The old sense of community, society, the state as ideal etc etc all got lost. Now we're all (wanna be) expressive individuals and the free market provides all the sub-niches we need. And in our innate need for some kind of cohesive social form, we jump on kind of fluid network-y forms and festivals, but never something as solidaristic as society and state.
By the way I think the masculinity thing is important - the metaphor of War was always important to these formations - war against poverty, scarcity etc if not actual war - although it was the actual wars of C20 that made right as well as left feel they owed it to the people to give them welfare etc. The bankers would've been officer class. Now they're set free to be fantasy Masters of the Universe and go White Collar Boxing.
And one of the reasons households needs to be dual income is because feminism doubled the workforce! Wages forced down, no one at home to help out, and all of us pursuing our individual dreams of self-fulfillment.
I'm not saying all forms of collectivity have to be based on that stuff (war, traditional households, nationalism etc) just that's what we had and what fell apart. The job is to try to find new metaphors etc...no?
Individualism / neo-feudalism: both. Corporate feudalism fills the power vacuums opened by the democratic deficit that comes from marketisation / individualism

Edmund Burke: I'm still confused.
 
The masculinity of the Bankers is not criticised in same way.
Not in the same way, because the symptoms are different, but it is criticised - most trenchantly and effectively, in Iceland. But this adds to the feminisation, generally a good thing imo, of the workplace, which further closes off the perceived and actual employment opportunities for young men.
 
On a serious note I get irritated when the masculinity issue crops up. It crops up in relation to working class and poor people a lot.

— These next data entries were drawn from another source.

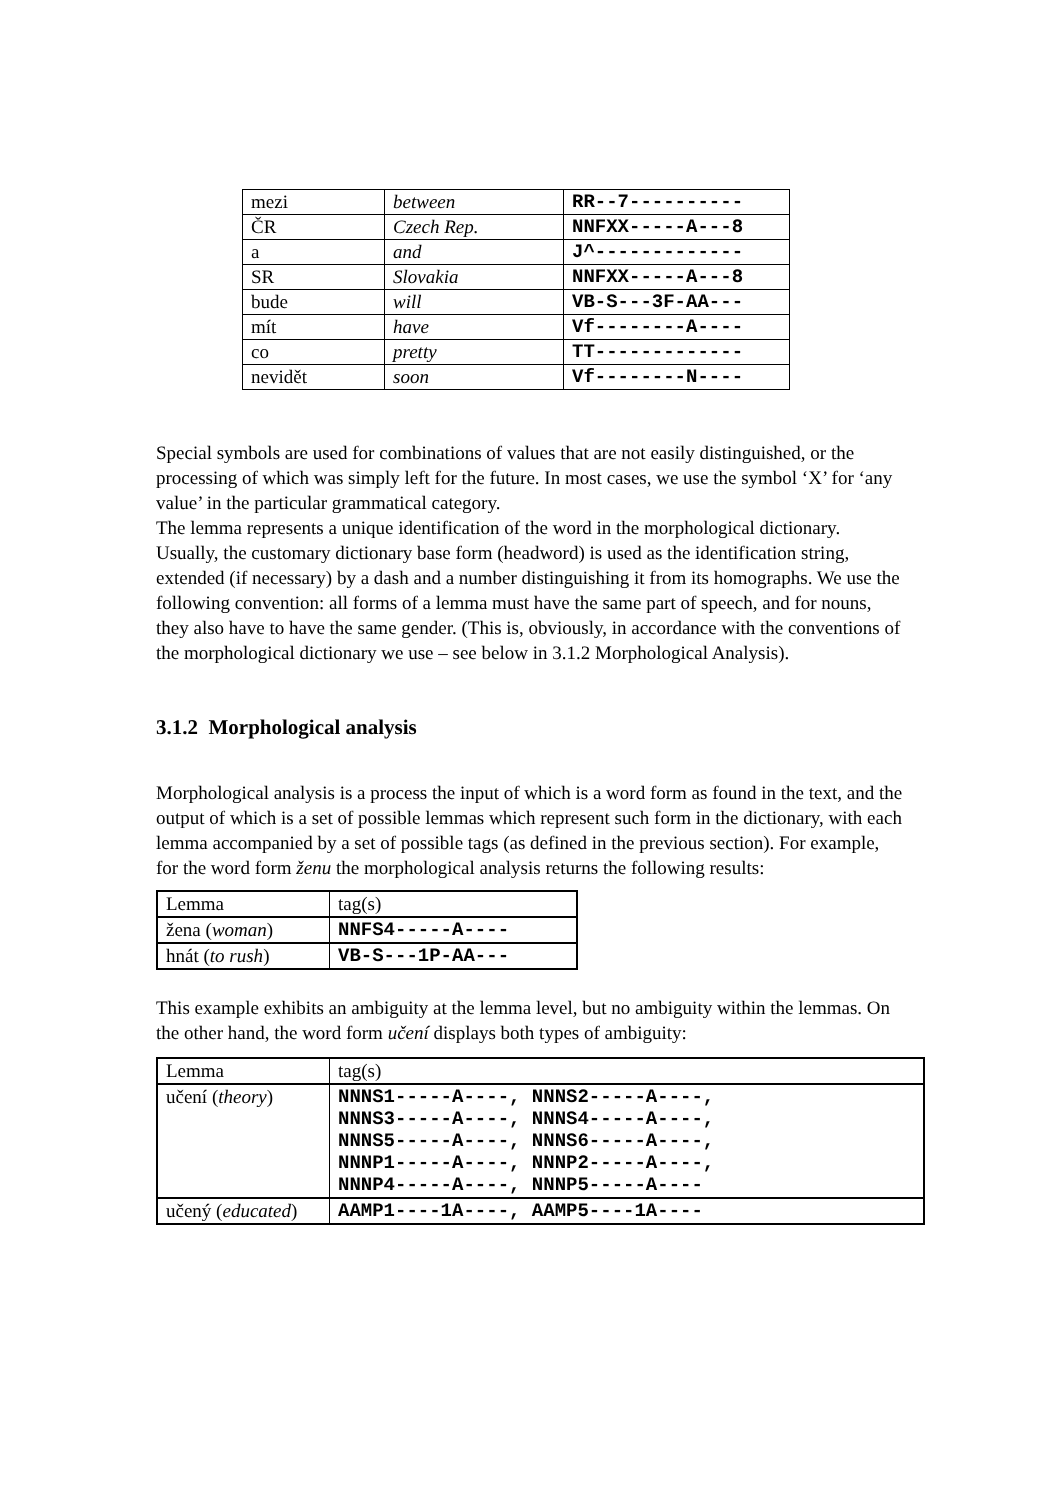| mezi | between | RR--7---------- |
| ČR | Czech Rep. | NNFXX-----A---8 |
| a | and | J^------------- |
| SR | Slovakia | NNFXX-----A---8 |
| bude | will | VB-S---3F-AA--- |
| mít | have | Vf--------A---- |
| co | pretty | TT------------- |
| nevidět | soon | Vf--------N---- |
Special symbols are used for combinations of values that are not easily distinguished, or the processing of which was simply left for the future. In most cases, we use the symbol ‘X’ for ‘any value’ in the particular grammatical category.
The lemma represents a unique identification of the word in the morphological dictionary. Usually, the customary dictionary base form (headword) is used as the identification string, extended (if necessary) by a dash and a number distinguishing it from its homographs. We use the following convention: all forms of a lemma must have the same part of speech, and for nouns, they also have to have the same gender. (This is, obviously, in accordance with the conventions of the morphological dictionary we use – see below in 3.1.2 Morphological Analysis).
3.1.2 Morphological analysis
Morphological analysis is a process the input of which is a word form as found in the text, and the output of which is a set of possible lemmas which represent such form in the dictionary, with each lemma accompanied by a set of possible tags (as defined in the previous section). For example, for the word form ženu the morphological analysis returns the following results:
| Lemma | tag(s) |
| žena ( woman ) | NNFS4-----A---- |
| hnát ( to rush ) | VB-S---1P-AA--- |
This example exhibits an ambiguity at the lemma level, but no ambiguity within the lemmas. On the other hand, the word form učení displays both types of ambiguity:
| Lemma | tag(s) |
| učení ( theory ) | NNNS1-----A----, NNNS2-----A----, NNNS3-----A----, NNNS4-----A----, NNNS5-----A----, NNNS6-----A----, NNNP1-----A----, NNNP2-----A----, NNNP4-----A----, NNNP5-----A---- |
| učený ( educated ) | AAMP1----1A----, AAMP5----1A---- |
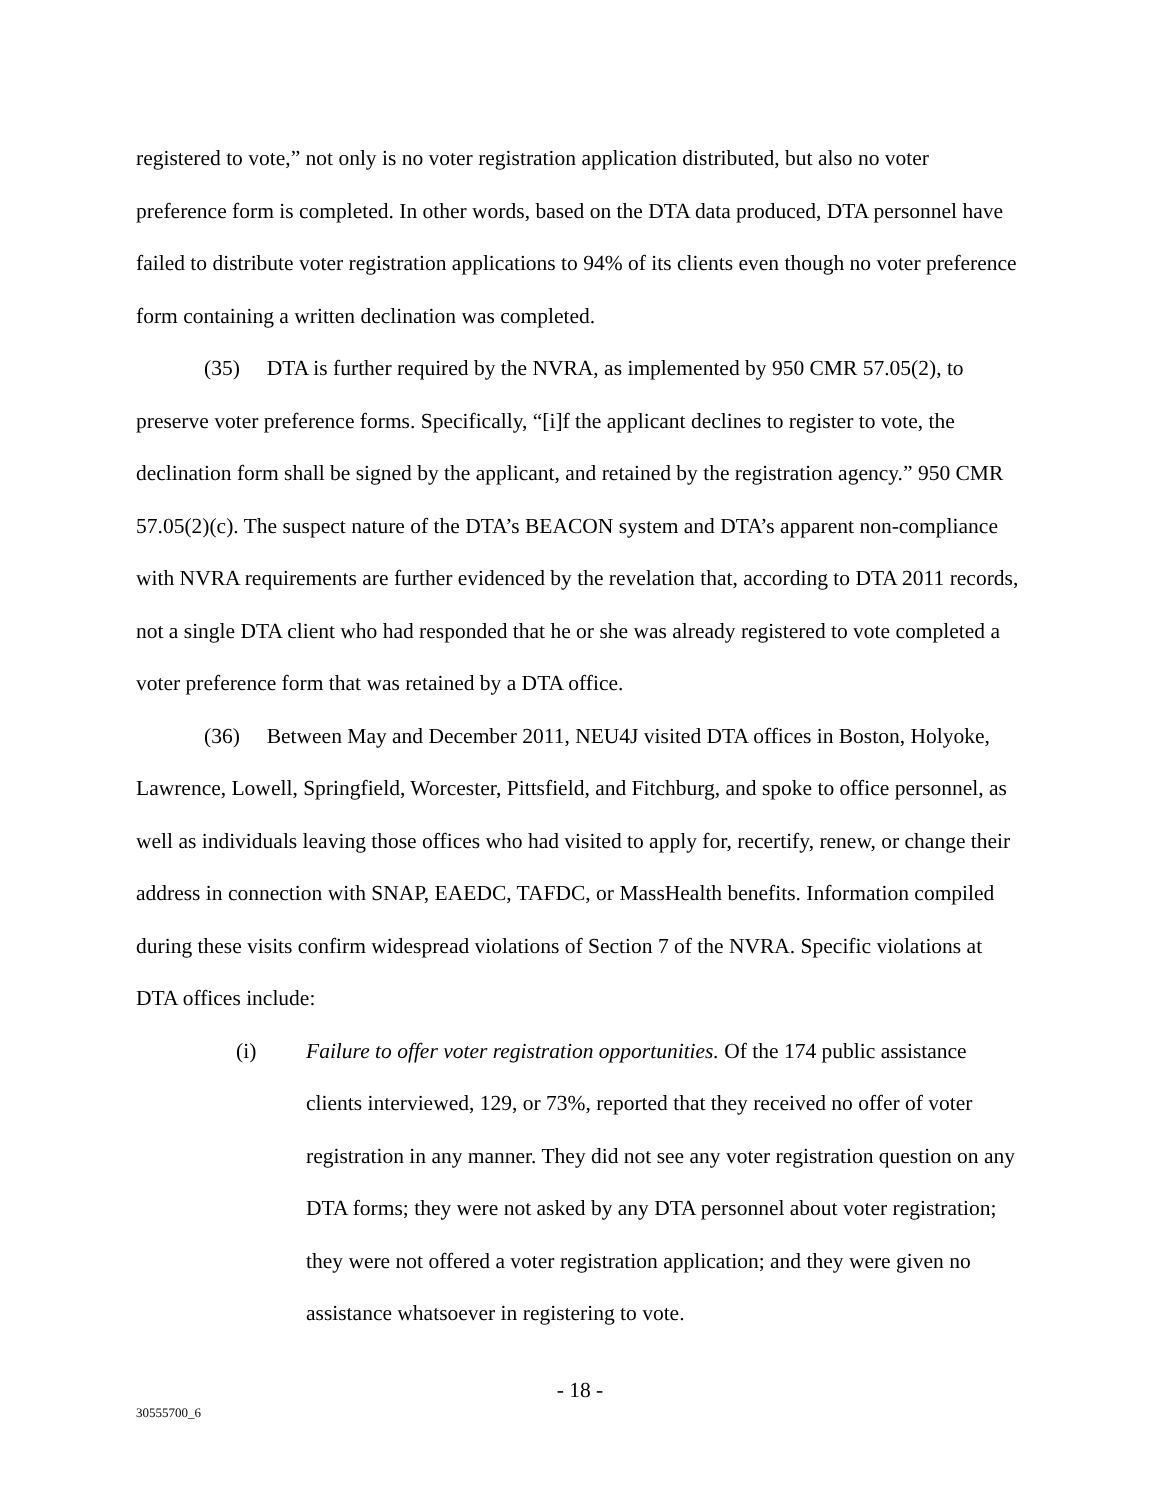registered to vote,” not only is no voter registration application distributed, but also no voter preference form is completed. In other words, based on the DTA data produced, DTA personnel have failed to distribute voter registration applications to 94% of its clients even though no voter preference form containing a written declination was completed.
(35) DTA is further required by the NVRA, as implemented by 950 CMR 57.05(2), to preserve voter preference forms. Specifically, “[i]f the applicant declines to register to vote, the declination form shall be signed by the applicant, and retained by the registration agency.” 950 CMR 57.05(2)(c). The suspect nature of the DTA’s BEACON system and DTA’s apparent non-compliance with NVRA requirements are further evidenced by the revelation that, according to DTA 2011 records, not a single DTA client who had responded that he or she was already registered to vote completed a voter preference form that was retained by a DTA office.
(36) Between May and December 2011, NEU4J visited DTA offices in Boston, Holyoke, Lawrence, Lowell, Springfield, Worcester, Pittsfield, and Fitchburg, and spoke to office personnel, as well as individuals leaving those offices who had visited to apply for, recertify, renew, or change their address in connection with SNAP, EAEDC, TAFDC, or MassHealth benefits. Information compiled during these visits confirm widespread violations of Section 7 of the NVRA. Specific violations at DTA offices include:
(i) Failure to offer voter registration opportunities. Of the 174 public assistance clients interviewed, 129, or 73%, reported that they received no offer of voter registration in any manner. They did not see any voter registration question on any DTA forms; they were not asked by any DTA personnel about voter registration; they were not offered a voter registration application; and they were given no assistance whatsoever in registering to vote.
- 18 -
30555700_6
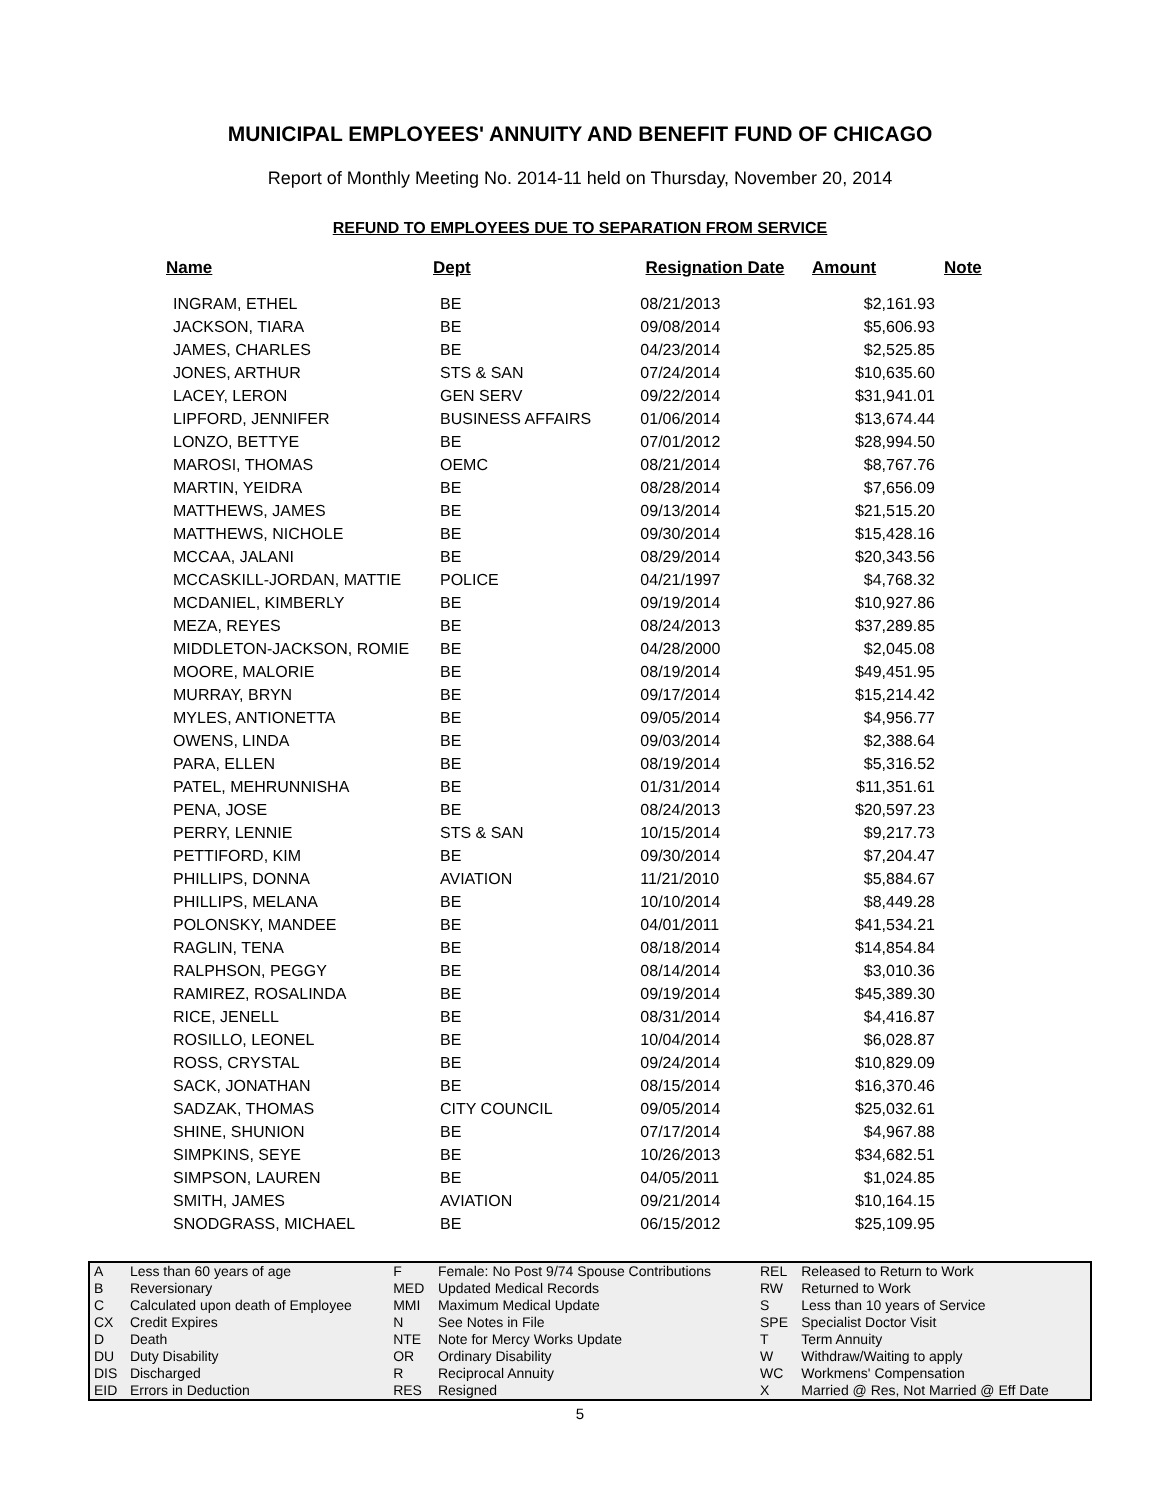MUNICIPAL EMPLOYEES' ANNUITY AND BENEFIT FUND OF CHICAGO
Report of Monthly Meeting No. 2014-11 held on Thursday, November 20, 2014
REFUND TO EMPLOYEES DUE TO SEPARATION FROM SERVICE
| Name | Dept | Resignation Date | Amount | Note |
| --- | --- | --- | --- | --- |
| INGRAM, ETHEL | BE | 08/21/2013 | $2,161.93 | |
| JACKSON, TIARA | BE | 09/08/2014 | $5,606.93 | |
| JAMES, CHARLES | BE | 04/23/2014 | $2,525.85 | |
| JONES, ARTHUR | STS & SAN | 07/24/2014 | $10,635.60 | |
| LACEY, LERON | GEN SERV | 09/22/2014 | $31,941.01 | |
| LIPFORD, JENNIFER | BUSINESS AFFAIRS | 01/06/2014 | $13,674.44 | |
| LONZO, BETTYE | BE | 07/01/2012 | $28,994.50 | |
| MAROSI, THOMAS | OEMC | 08/21/2014 | $8,767.76 | |
| MARTIN, YEIDRA | BE | 08/28/2014 | $7,656.09 | |
| MATTHEWS, JAMES | BE | 09/13/2014 | $21,515.20 | |
| MATTHEWS, NICHOLE | BE | 09/30/2014 | $15,428.16 | |
| MCCAA, JALANI | BE | 08/29/2014 | $20,343.56 | |
| MCCASKILL-JORDAN, MATTIE | POLICE | 04/21/1997 | $4,768.32 | |
| MCDANIEL, KIMBERLY | BE | 09/19/2014 | $10,927.86 | |
| MEZA, REYES | BE | 08/24/2013 | $37,289.85 | |
| MIDDLETON-JACKSON, ROMIE | BE | 04/28/2000 | $2,045.08 | |
| MOORE, MALORIE | BE | 08/19/2014 | $49,451.95 | |
| MURRAY, BRYN | BE | 09/17/2014 | $15,214.42 | |
| MYLES, ANTIONETTA | BE | 09/05/2014 | $4,956.77 | |
| OWENS, LINDA | BE | 09/03/2014 | $2,388.64 | |
| PARA, ELLEN | BE | 08/19/2014 | $5,316.52 | |
| PATEL, MEHRUNNISHA | BE | 01/31/2014 | $11,351.61 | |
| PENA, JOSE | BE | 08/24/2013 | $20,597.23 | |
| PERRY, LENNIE | STS & SAN | 10/15/2014 | $9,217.73 | |
| PETTIFORD, KIM | BE | 09/30/2014 | $7,204.47 | |
| PHILLIPS, DONNA | AVIATION | 11/21/2010 | $5,884.67 | |
| PHILLIPS, MELANA | BE | 10/10/2014 | $8,449.28 | |
| POLONSKY, MANDEE | BE | 04/01/2011 | $41,534.21 | |
| RAGLIN, TENA | BE | 08/18/2014 | $14,854.84 | |
| RALPHSON, PEGGY | BE | 08/14/2014 | $3,010.36 | |
| RAMIREZ, ROSALINDA | BE | 09/19/2014 | $45,389.30 | |
| RICE, JENELL | BE | 08/31/2014 | $4,416.87 | |
| ROSILLO, LEONEL | BE | 10/04/2014 | $6,028.87 | |
| ROSS, CRYSTAL | BE | 09/24/2014 | $10,829.09 | |
| SACK, JONATHAN | BE | 08/15/2014 | $16,370.46 | |
| SADZAK, THOMAS | CITY COUNCIL | 09/05/2014 | $25,032.61 | |
| SHINE, SHUNION | BE | 07/17/2014 | $4,967.88 | |
| SIMPKINS, SEYE | BE | 10/26/2013 | $34,682.51 | |
| SIMPSON, LAUREN | BE | 04/05/2011 | $1,024.85 | |
| SMITH, JAMES | AVIATION | 09/21/2014 | $10,164.15 | |
| SNODGRASS, MICHAEL | BE | 06/15/2012 | $25,109.95 | |
| A | Less than 60 years of age | F | Female: No Post 9/74 Spouse Contributions | REL | Released to Return to Work |
| B | Reversionary | MED | Updated Medical Records | RW | Returned to Work |
| C | Calculated upon death of Employee | MMI | Maximum Medical Update | S | Less than 10 years of Service |
| CX | Credit Expires | N | See Notes in File | SPE | Specialist Doctor Visit |
| D | Death | NTE | Note for Mercy Works Update | T | Term Annuity |
| DU | Duty Disability | OR | Ordinary Disability | W | Withdraw/Waiting to apply |
| DIS | Discharged | R | Reciprocal Annuity | WC | Workmens' Compensation |
| EID | Errors in Deduction | RES | Resigned | X | Married @ Res, Not Married @ Eff Date |
5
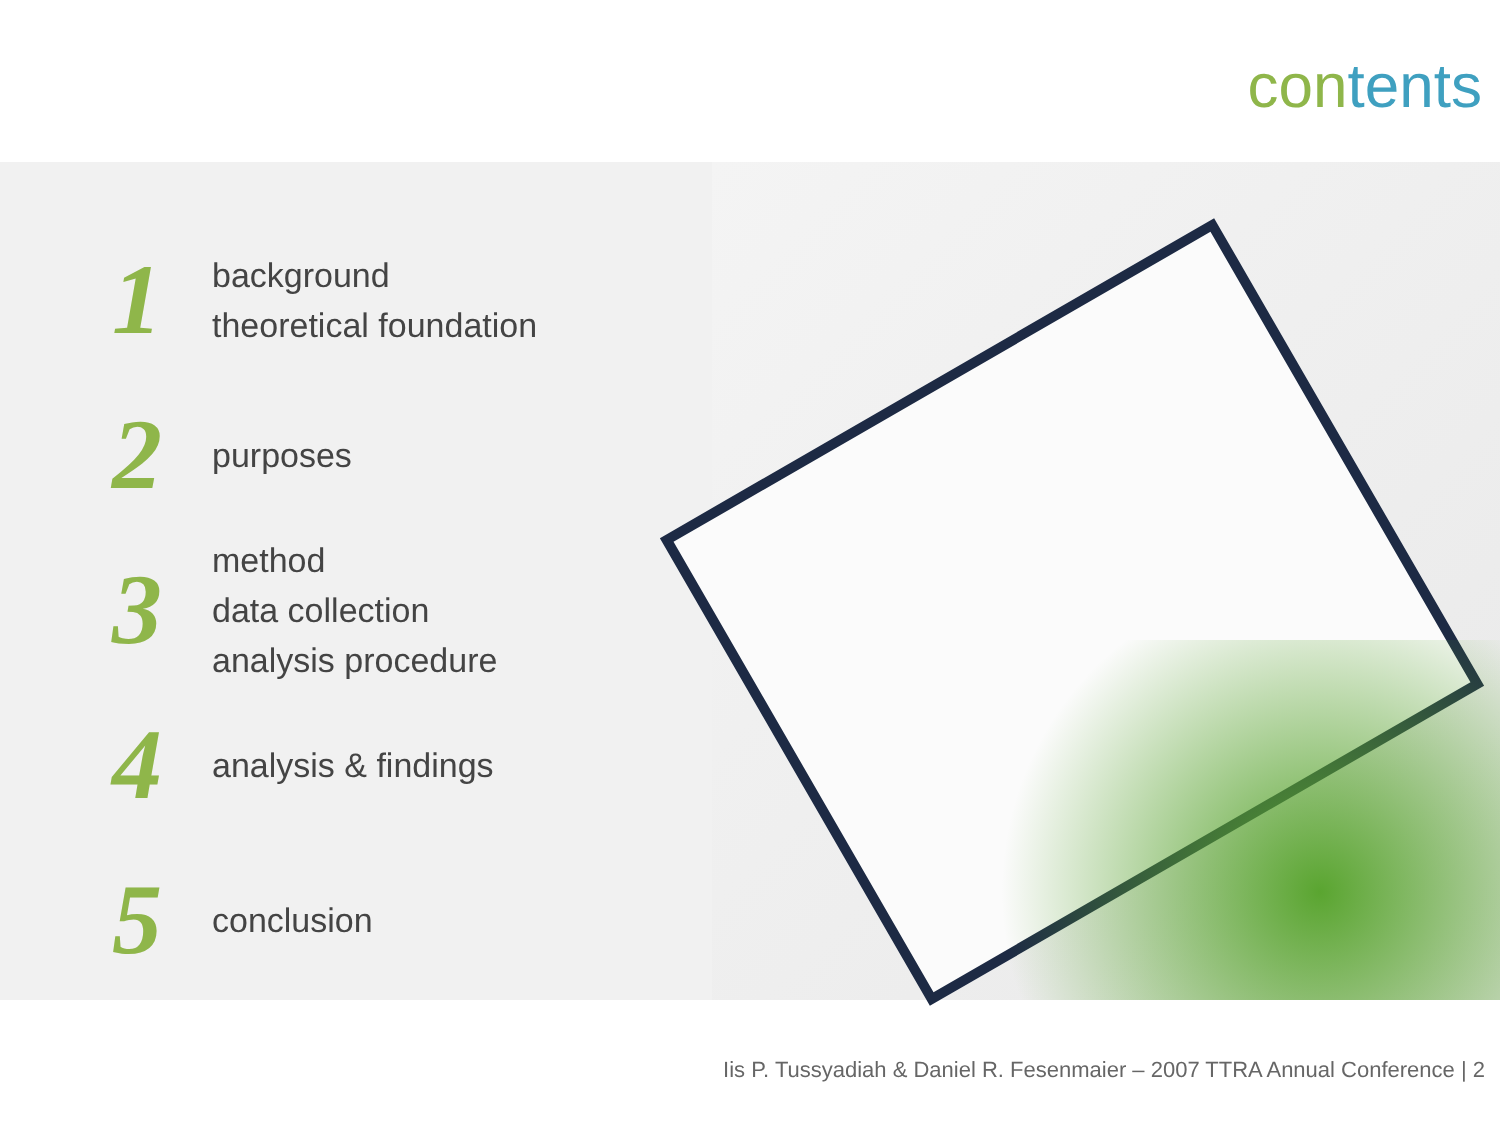contents
1
background
theoretical foundation
2
purposes
3
method
data collection
analysis procedure
4
analysis & findings
5
conclusion
Iis P. Tussyadiah & Daniel R. Fesenmaier – 2007 TTRA Annual Conference | 2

The masculinity of the Bankers is not criticised in same way. They wont be sent to Scout clubs etc to get them to learn to treat others as more than a means to an end. (Muppets as Goldman Sachs workers called there clients. )

The one book I have that does is Affluenza.

Yep, also masculinity issues are pointed at black men not white men, muslims not christians etc etc. Out groups.

There is an argument that this has some basis in our social reality. It's a complicated argument and I haven't really got time to get into it properly but I think the explanation would be to do with the idea that in a patriarchal society men (or rather masculinity) is defined as intrinsically "powerful" therefore meaning that men who don't have much power (especially economic power) are forced to defend their masculinity in other ways, e.g by being more macho, claiming public territory as theirs (to replace the private space they do not own) etc. Homophobia is a good example imo. The economically marginalised man becomes a "man who is not quite a man" - he doesn't deliver the goods, bring home the bacon etc. One version of the the "man who is not really a man" is The Gay Man - and shouty homophobia is a good way to defend yourself from this "slur".

If you're a top banker, you're already a Master of the Universe, you don't need to get into that stuff in the same way.
 
Nathaniel Okusanya, from Lambeth, London, will appear in custody at Croydon Magistrates' Court, accused of killing Kwame Ofosu-Asare.

Kwame was found with fatal stab wounds in Adelaide Close on the Moorlands Estate in Brixton, south London, on the evening of Friday March 2.

Kwame and his friend had visited a recording studio in Brixton and were on their way to the friend's relative's house when they were chased by two young men and assaulted, police said.

Kwame, who lived in Catford, south-east London, died in the ambulance which was taking him to hospital.

A post-mortem examination revealed he had died from multiple stab wounds.